Hacker News new | ask | show | jobs
by cypress66 1095 days ago
> 8. Train an LLM on Xc and it's accuracy on judging Y entailed by Xp is random.

This is clearly where the "proof" falls apart. Even in tasks where GPT4 struggles, it's accuracy will still be better than random. The bar of "better than random" is so low that even weak LLMs will be able to surpass it.

More so, you need to prove not just a single, but that no task/domain exists for which LLMs satisfy 8.

What your proof says is basically "LLMs do not generalize even the slightest for any task". And that's trivial to disprove.

1 comments

I just need to be able to create a split in Xc,Xp so that Xp is random. I think that's really quite easy.
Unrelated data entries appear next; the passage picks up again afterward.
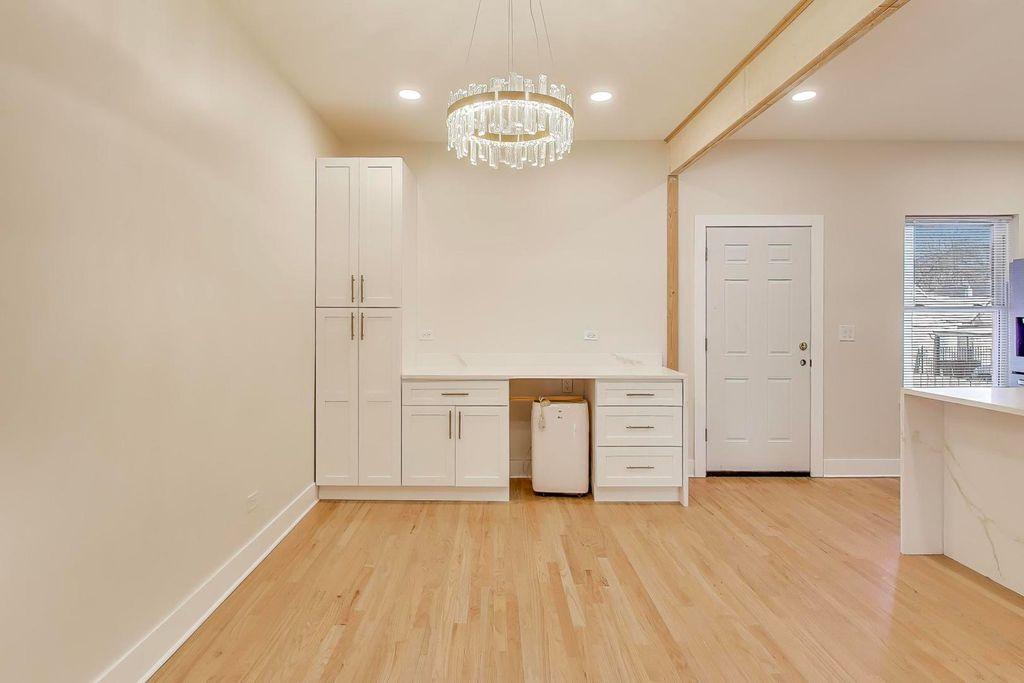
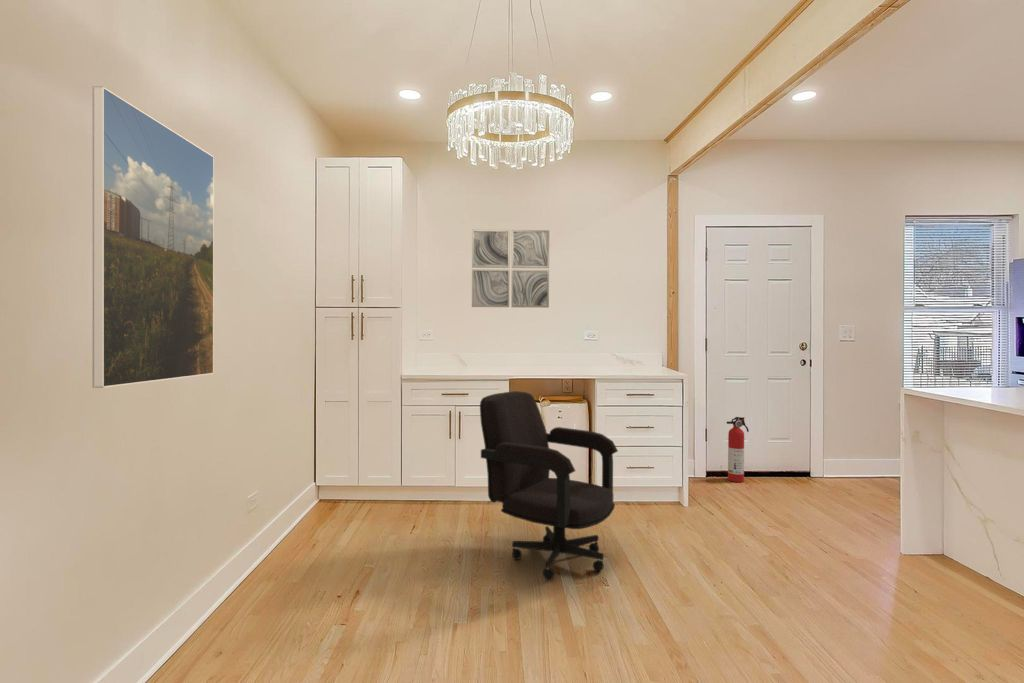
+ office chair [479,390,619,581]
+ wall art [471,229,550,309]
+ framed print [92,85,215,389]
+ fire extinguisher [726,416,750,483]
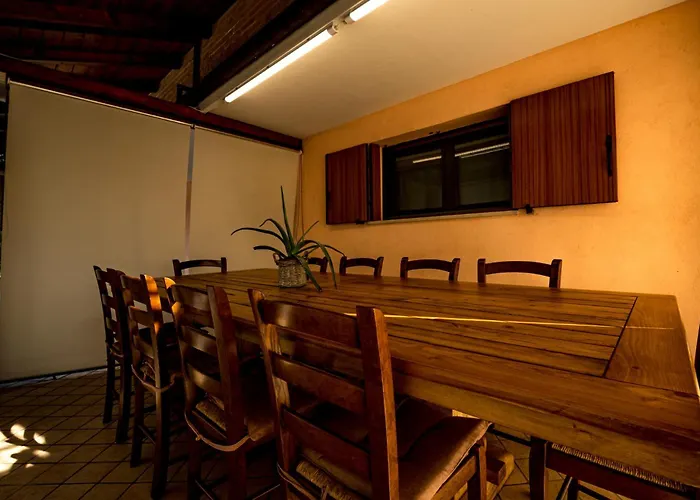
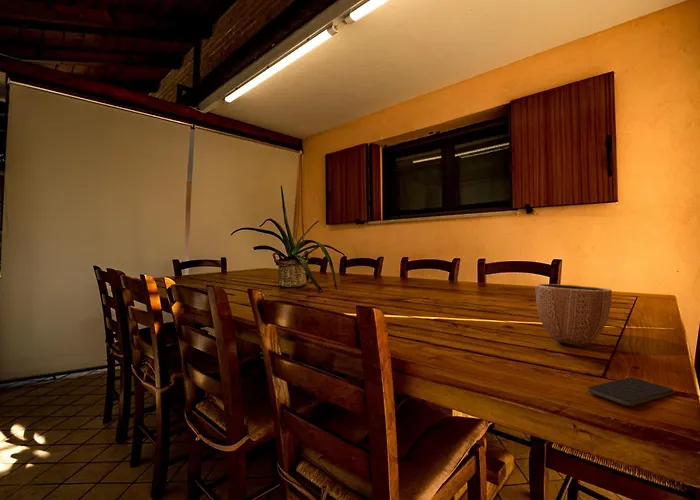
+ smartphone [586,376,675,407]
+ decorative bowl [535,283,613,348]
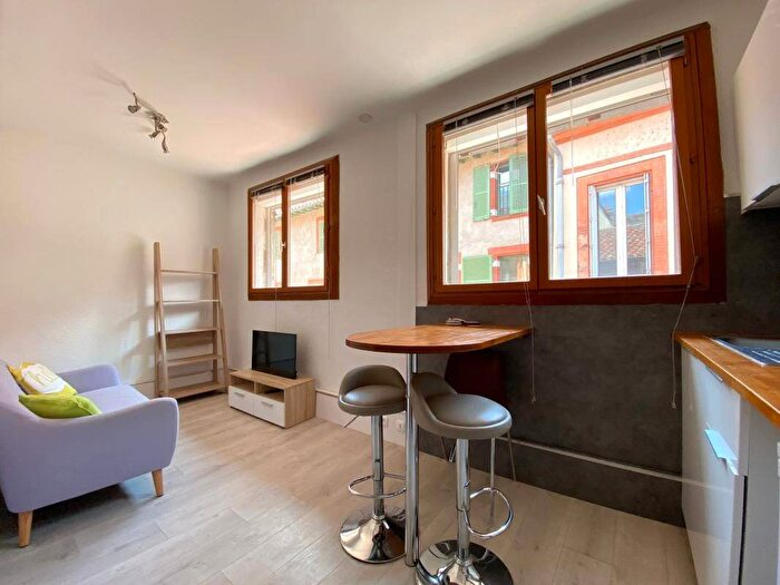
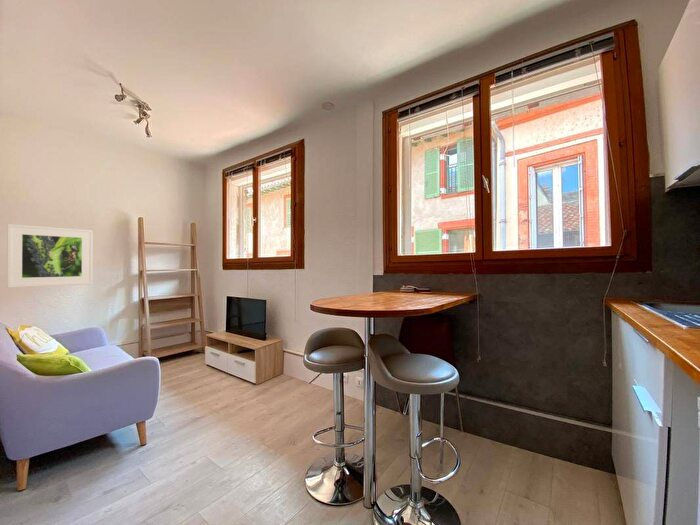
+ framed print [6,223,94,289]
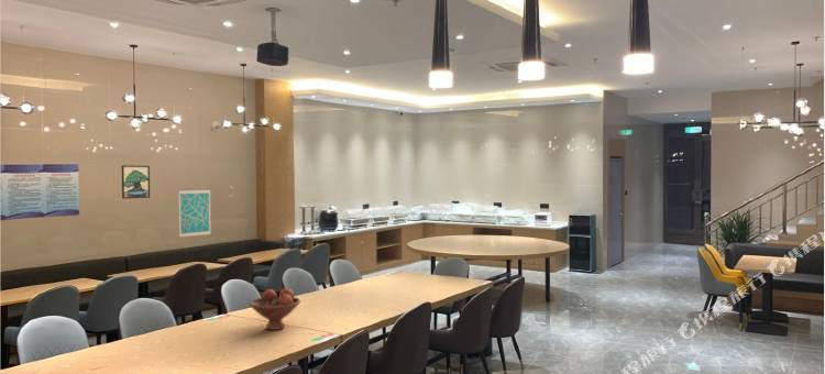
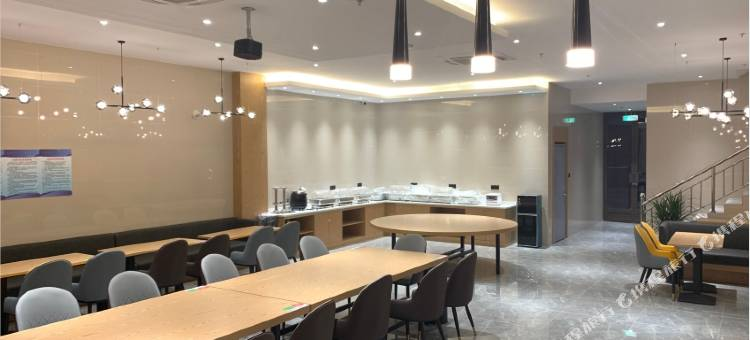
- wall art [178,188,212,239]
- fruit bowl [249,287,301,331]
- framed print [121,164,151,200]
If you could put ChatGPT in a loop, take some Xc prompts and permute with some non-semantic phrases ("Alice believes that... Xc ... what did Alice believe?") etc --- until you find those cases.

I imagine we will discover quite a large number of such non-semantic phrases which have this effect. Because the tokens in those phrases will, joint with Xc, be arbitrarily distributed in some historical data (distributed to our preference when finding them).

This seems just kinda basically obvious, right? Entailments are discretely constrained by semantics, and historical datasets can contain arbitrary mixtures of random distributions of syntax.

NNs only model those distributions -- and not the entailments -- which, at the very least, are extremely discrete.